なぜ必須なのか。バイブコーディングの根本的な賭けは「AIには全力で走らせ、あなたは舵を取る」というものです。それが成り立つのは、あなたがまばたきしている間にAIが崖から飛び出せないときだけです。ハーネスは安全を警戒心(すべての差分を読み、すべてのルールを覚えておくこと)からコード(自動的に強制されるルール)へと移します。本物のユーザーの前に出すものなら、それは任意の仕上げではありません——自律性を安全にする、まさにその核心です。
良いハーネスは、知っておく価値のあるいくつかの原則に従います。
- 成功は静かに、失敗は大きく — 問題がないときは何も言わないので、警告には意味が残ります。
- 決して自動修正しない — 提案するか、遮断するか、警告する。エージェントをこっそり「直して」問題を隠したりはしません。
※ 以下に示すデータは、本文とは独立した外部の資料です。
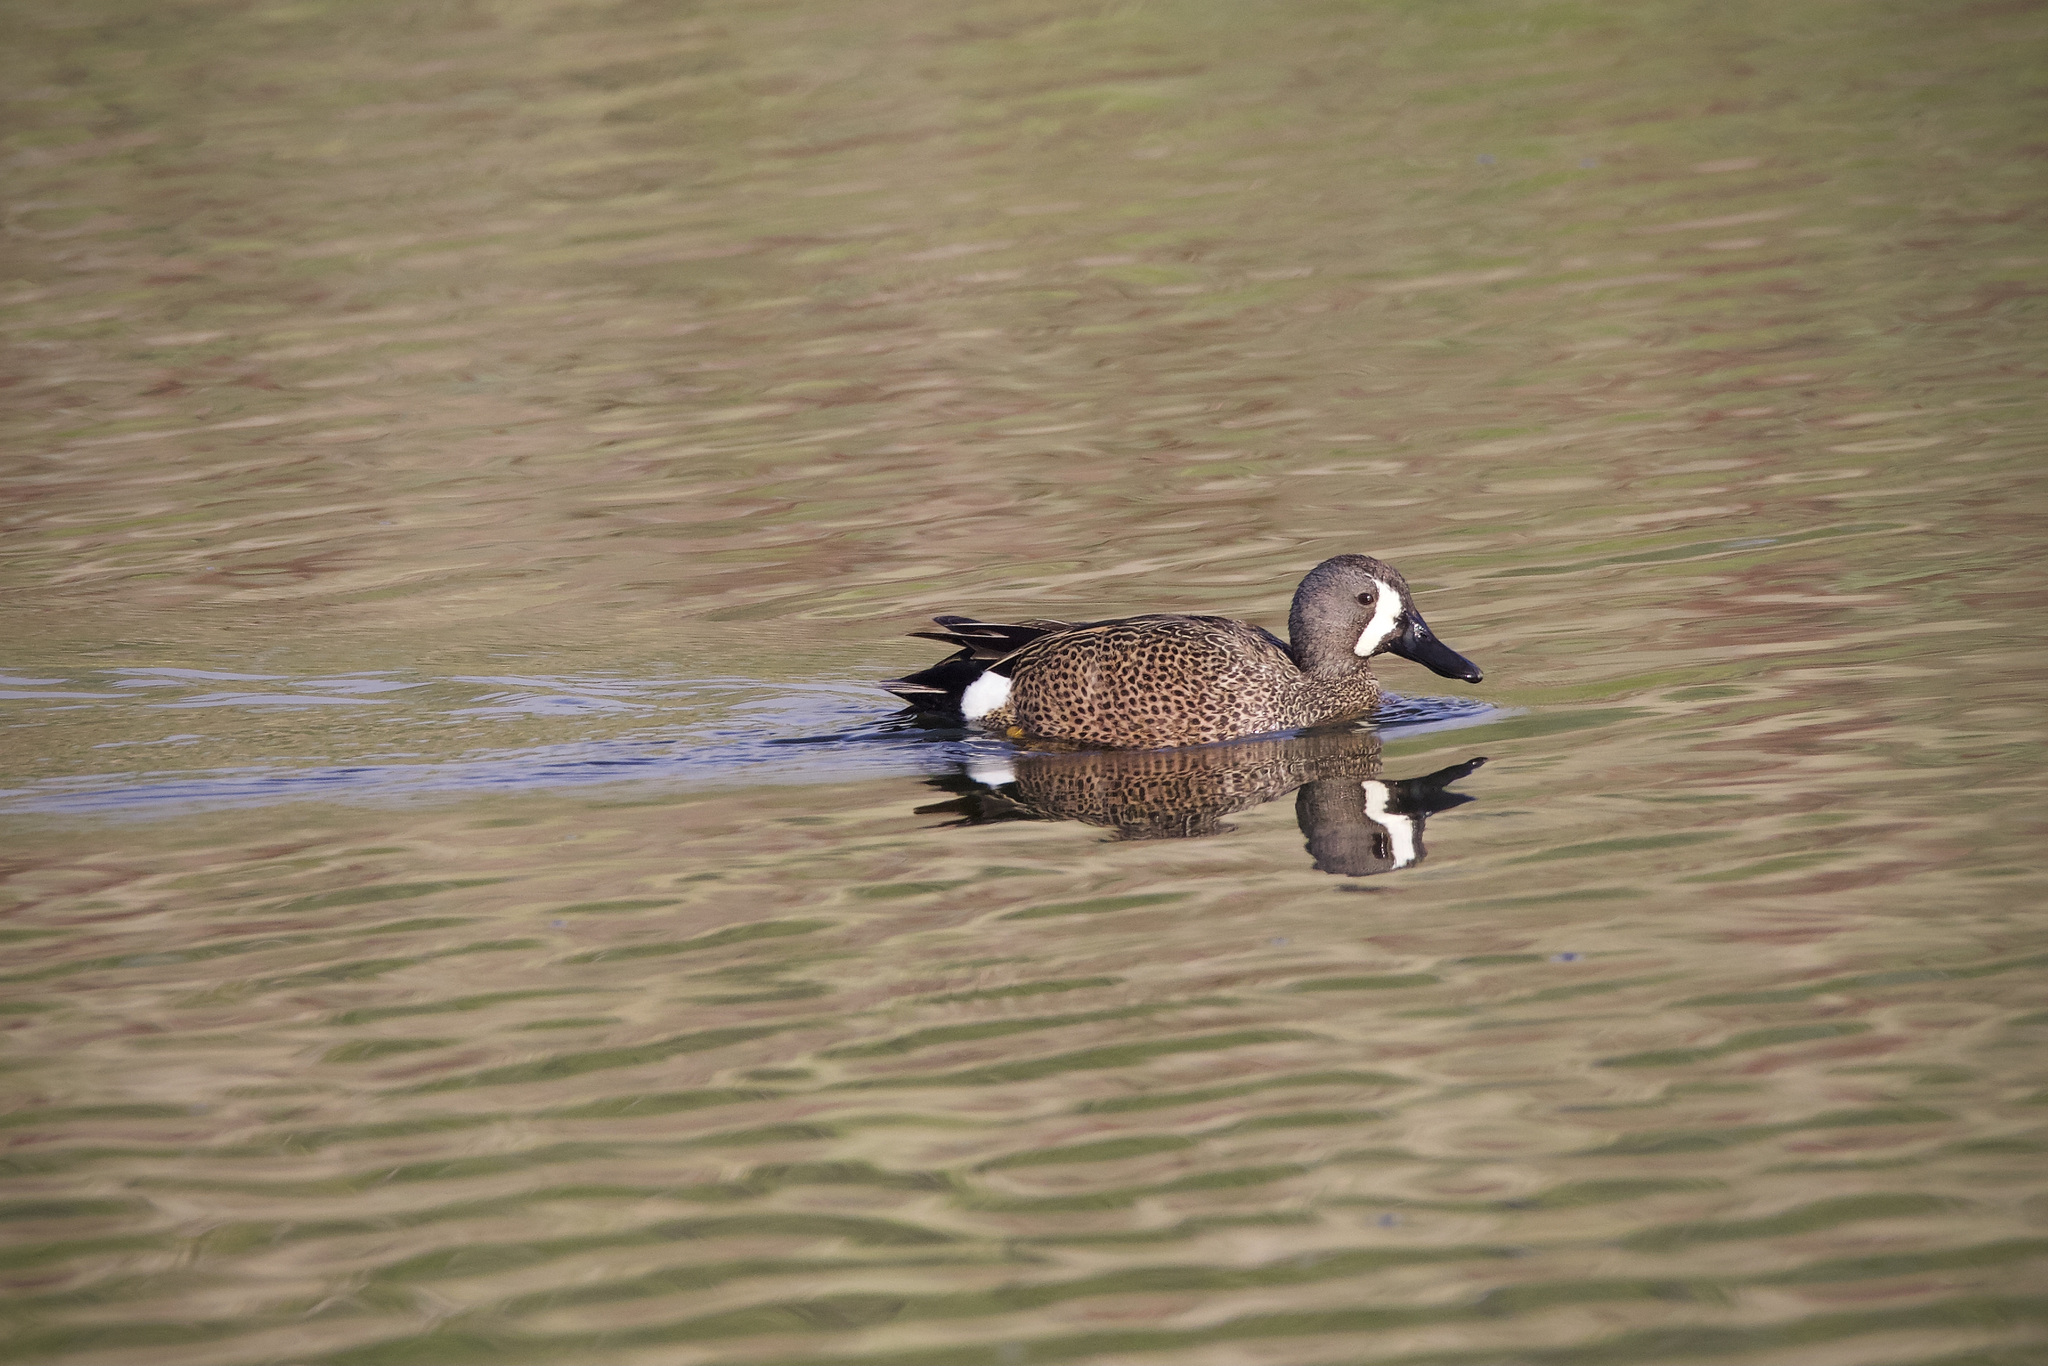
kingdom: Animalia
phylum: Chordata
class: Aves
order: Anseriformes
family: Anatidae
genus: Spatula
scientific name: Spatula discors
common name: Blue-winged teal
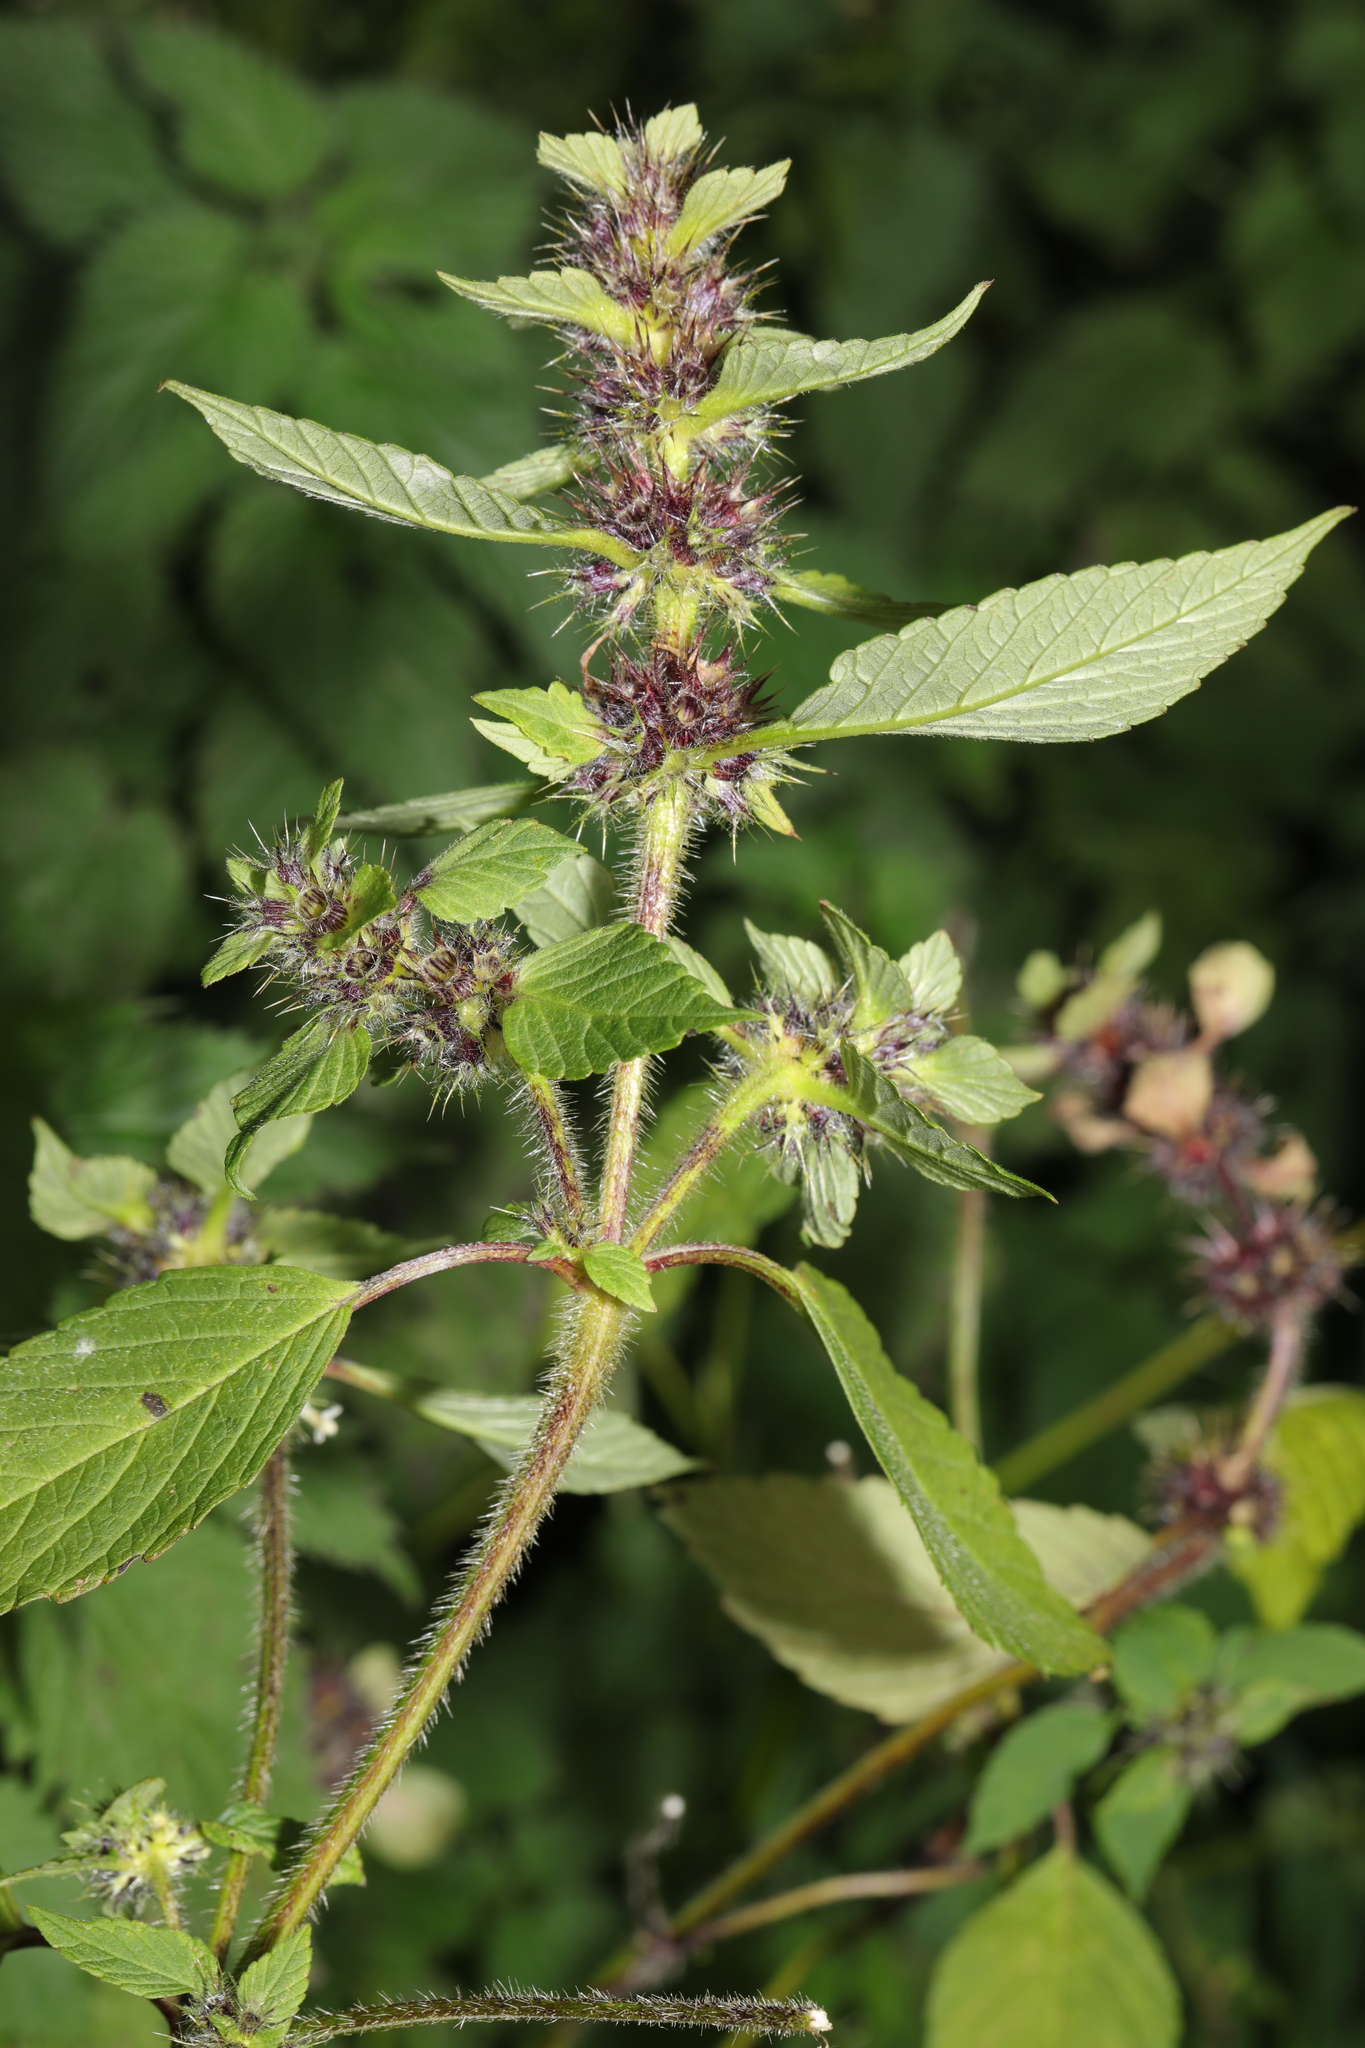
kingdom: Plantae
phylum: Tracheophyta
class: Magnoliopsida
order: Lamiales
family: Lamiaceae
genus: Galeopsis
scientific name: Galeopsis tetrahit
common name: Common hemp-nettle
- 新しいルールを足す前に、眠っているルールを引退させる — 古いチェックの山ではなく、無駄がなく信頼されている状態を保ちます。
- 設定駆動 — エンジンは一つ、プロジェクトごとの設定で、どのリポジトリにも差し込めます。
- 追記専用(append-only)のログ — エージェントが実際に何をしたかの、改ざんが見抜ける記録。
これをゼロから作る必要はありません。既製の、差し込み式のハーネスがあります——dancinlab/harness は、コーディングエージェントのツールのライフサイクルに配線できる、プロジェクト非依存のエンジンの一つです。正直に言えば、ハーネスはAIを正しくしてはくれません。AIの間違いを安く捕まえられるようにするだけです——速く動いているとき、それが戦いのほとんどなのです。